Hier spielt alles auf die klassische Resident Evil-Formel ein. Da Leon spätestens seit Teil 4 ein unerschrockener Schusswaffenheld ist, würde ein reines Stealth-Game mit ihm nicht authentisch sein. Deshalb darf er charaktertreu ordentlich zuschlagen und einen Kugelhagel abfeuern, während Grace lieber hinter einem Zombie entlang schleicht.
Leon lernt neue Tricks
Direkt zu Beginn der Szene finden wir uns mit Leon in einem relativ engen Gebiet wieder, in dem einige Zombies Jagd auf ihn machen. Einer von ihnen trägt eine Kettensäge bei sich, die nach Besiegen des Gegners zunächst herrenlos auf dem Boden liegt. Wir konnten sie entweder selbst aufheben und im Stil von Lollipop Chainsaw ordentlich austeilen oder dabei zusehen, wie ein anderer Zombie sie an sich nimmt.

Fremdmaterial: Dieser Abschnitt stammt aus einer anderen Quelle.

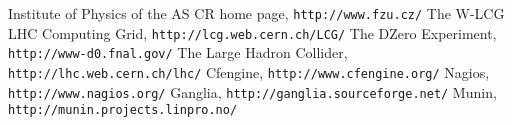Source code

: \documentclass{article}
\begin{document}
\begin{thebibliography}{9}
    Institute of Physics of the AS CR home page, {\tt http://www.fzu.cz/}
    The W-LCG LHC Computing Grid, {\tt http://lcg.web.cern.ch/LCG/}
    The DZero Experiment, {\tt http://www-d0.fnal.gov/}
    The Large Hadron Collider, {\tt http://lhc.web.cern.ch/lhc/}
    Cfengine, {\tt http://www.cfengine.org/}
    Nagios, {\tt http://www.nagios.org/}
    Ganglia, {\tt http://ganglia.sourceforge.net/}
    Munin, {\tt http://munin.projects.linpro.no/}
\end{thebibliography}
\end{document}
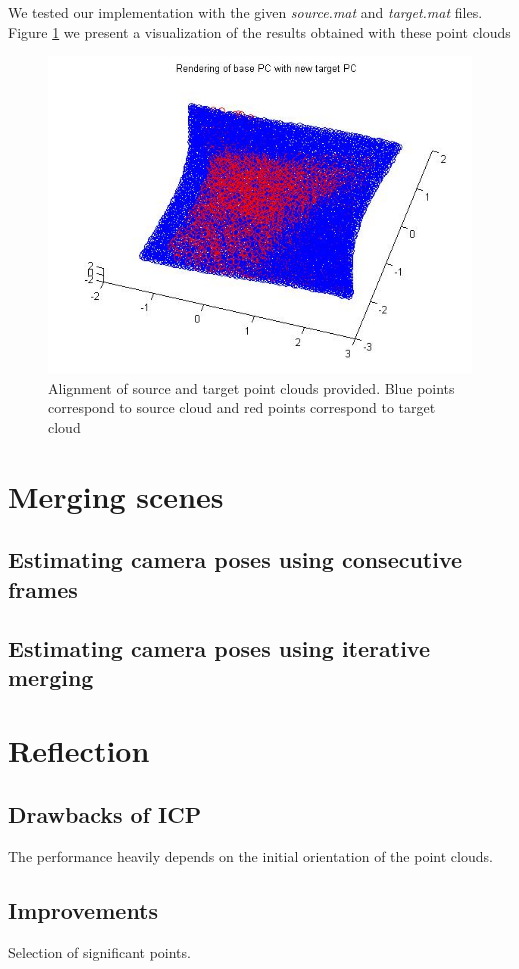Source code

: \documentclass[11pt]{article}
\begin{document}
We tested our implementation with the given \textit{source.mat} and \textit{target.mat} files. Figure \ref{fig:test} we present a visualization of the results obtained with these point clouds 

\begin{figure}[h]
	\centering
	\includegraphics[width=1\textwidth]{img/test_clouds.jpg}
	\caption{Alignment of source and target point clouds provided. Blue points correspond to source cloud and red points correspond to target cloud}
	\label{fig:test}
\end{figure}

\section{Merging scenes}


\subsection{Estimating camera poses using consecutive frames}



\subsection{Estimating camera poses using iterative merging}



\section{Reflection}

\subsection{Drawbacks of ICP}
The performance heavily depends on the initial orientation of the point clouds. 

\subsection{Improvements}
Selection of significant points.
\end{document}
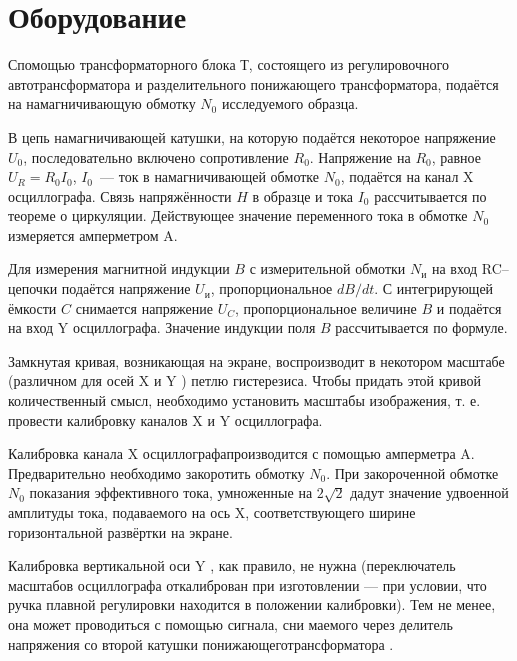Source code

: \section{Оборудование}
\begin{figure}[ht!]
\end{figure}
Спомощью трансформаторного блока Т, состоящего из регулировочного автотрансформатора и разделительного понижающего трансформатора, подаётся на намагничивающую обмотку $N_{0}$  исследуемого образца.

В цепь намагничивающей катушки, на которую подаётся некоторое напряжение $U_{0}$,
последовательно включено сопротивление $R_{0}$.
Напряжение на $R_{0}$, равное $U_{R} = R_{0}I_{0}$, $I_{0}$~--- ток в намагничивающей обмотке $N_{0}$,  подаётся на канал X осциллографа. Связь напряжённости $H$ в образце и тока $I_{0}$ рассчитывается по теореме о циркуляции.
Действующее значение переменного тока в обмотке $N_{0}$ измеряется амперметром A.

Для измерения магнитной индукции $B$  с измерительной обмотки $N_{\text{и}}$ на вход RC--цепочки подаётся напряжение $U_{\text{и}}$, пропорциональное $dB/dt$. С интегрирующей ёмкости $C$  снимается напряжение $U_{C}$, пропорциональное величине $B$ и подаётся на вход Y осциллографа. Значение индукции поля $B$ рассчитывается по формуле.

Замкнутая кривая, возникающая на экране, воспроизводит в некотором масштабе (различном для осей X и Y ) петлю гистерезиса. Чтобы придать этой кривой количественный смысл, необходимо установить масштабы изображения, т. е. провести калибровку каналов X и Y осциллографа.

Калибровка канала X осциллографапроизводится с помощью амперметра A. Предварительно необходимо закоротить обмотку $N_{0}$. При закороченной
 обмотке $N_{0}$ показания эффективного тока, умноженные на $2\sqrt 2$ дадут значение удвоенной амплитуды тока, подаваемого на ось X, соответствующего ширине горизонтальной развёртки на экране.

Калибровка вертикальной оси Y , как правило, не нужна (переключатель масштабов осциллографа откалиброван при изготовлении — при условии, что ручка плавной регулировки находится в положении калибровки). Тем не менее, она может проводиться с помощью сигнала, сни маемого через делитель напряжения со второй катушки понижающеготрансформатора .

Untote mit gebrochenen Beinen halten sich beispielsweise daran fest und lassen sich von der motorisierten Waffe nahezu unkontrolliert über den Boden schleifen. Damit sind sie eine überraschend schnelle Bedrohung, selbst für Leon. Neben einem Arsenal an Waffen verfügt Leon schon früh im Spiel über einen neuen Ausrüstungsgegenstand, mit dem er Nahkampfangriffe durchführen und Attacken parieren kann: eine Axt. Diese nutzt sich allerdings schnell ab und muss geschliffen werden, um erneut einsatzbereit zu sein.
Quelle: Capcom
Im neuen Resident Evil ist Leon S. Kennedy mit einer Axt ausgestattet.

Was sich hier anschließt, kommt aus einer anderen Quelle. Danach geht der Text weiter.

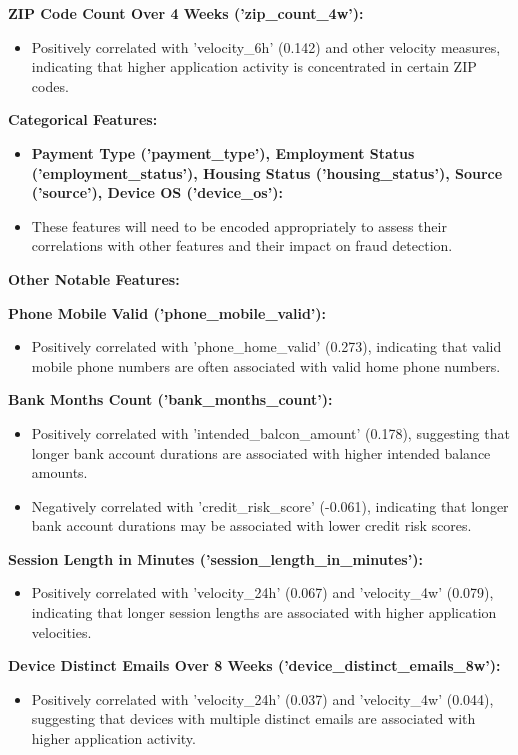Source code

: \documentclass[12pt,a4paper]{report}
\begin{document}
\textbf{ZIP Code Count Over 4 Weeks ('zip\_count\_4w'):}
\begin{itemize}
    \item Positively correlated with 'velocity\_6h' (0.142) and other velocity measures, indicating that higher application activity is concentrated in certain ZIP codes.
\end{itemize}

\textbf{Categorical Features:}
\begin{itemize}
    \item \textbf{Payment Type ('payment\_type'), Employment Status ('employment\_status'), Housing Status ('housing\_status'), Source ('source'), Device OS ('device\_os'):}
    \item These features will need to be encoded appropriately to assess their correlations with other features and their impact on fraud detection.
\end{itemize}

\textbf{Other Notable Features:}

\textbf{Phone Mobile Valid ('phone\_mobile\_valid'):}
\begin{itemize}
    \item Positively correlated with 'phone\_home\_valid' (0.273), indicating that valid mobile phone numbers are often associated with valid home phone numbers.
\end{itemize}

\textbf{Bank Months Count ('bank\_months\_count'):}
\begin{itemize}
    \item Positively correlated with 'intended\_balcon\_amount' (0.178), suggesting that longer bank account durations are associated with higher intended balance amounts.
    \item Negatively correlated with 'credit\_risk\_score' (-0.061), indicating that longer bank account durations may be associated with lower credit risk scores.
\end{itemize}

\textbf{Session Length in Minutes ('session\_length\_in\_minutes'):}
\begin{itemize}
    \item Positively correlated with 'velocity\_24h' (0.067) and 'velocity\_4w' (0.079), indicating that longer session lengths are associated with higher application velocities.
\end{itemize}

\textbf{Device Distinct Emails Over 8 Weeks ('device\_distinct\_emails\_8w'):}
\begin{itemize}
    \item Positively correlated with 'velocity\_24h' (0.037) and 'velocity\_4w' (0.044), suggesting that devices with multiple distinct emails are associated with higher application activity.
\end{itemize}
\end{document}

Diese neuen Verhaltensweisen der Zombies und das neue Arsenal lassen das Adrenalin in die Höhe schnellen und bieten abwechslungsreiche Kampfmomente, die wir so im ersten Moment gar nicht erwartet hätten. Im Allgemeinen fühlt sich das Gameplay mit Leon nämlich vertraut an: Bringen wir einen Zombie zum Taumeln, kann Leon ihn mit einem Nahkampfangriff zu Boden werfen. Schießen wir ihm ins Bein, knickt er um. Die typische Zombie-Kampf-Spirale, die wir alle aus zahlreichen Spielen des Genres kennen. Wobei ein Kopfschuss nicht immer Taumeln und ein Roundhouse-Kick nicht automatisch Tod bedeuten: Oft sind zahlreiche Schläge oder präzise Schüsse notwendig, um einen Kampf zu gewinnen.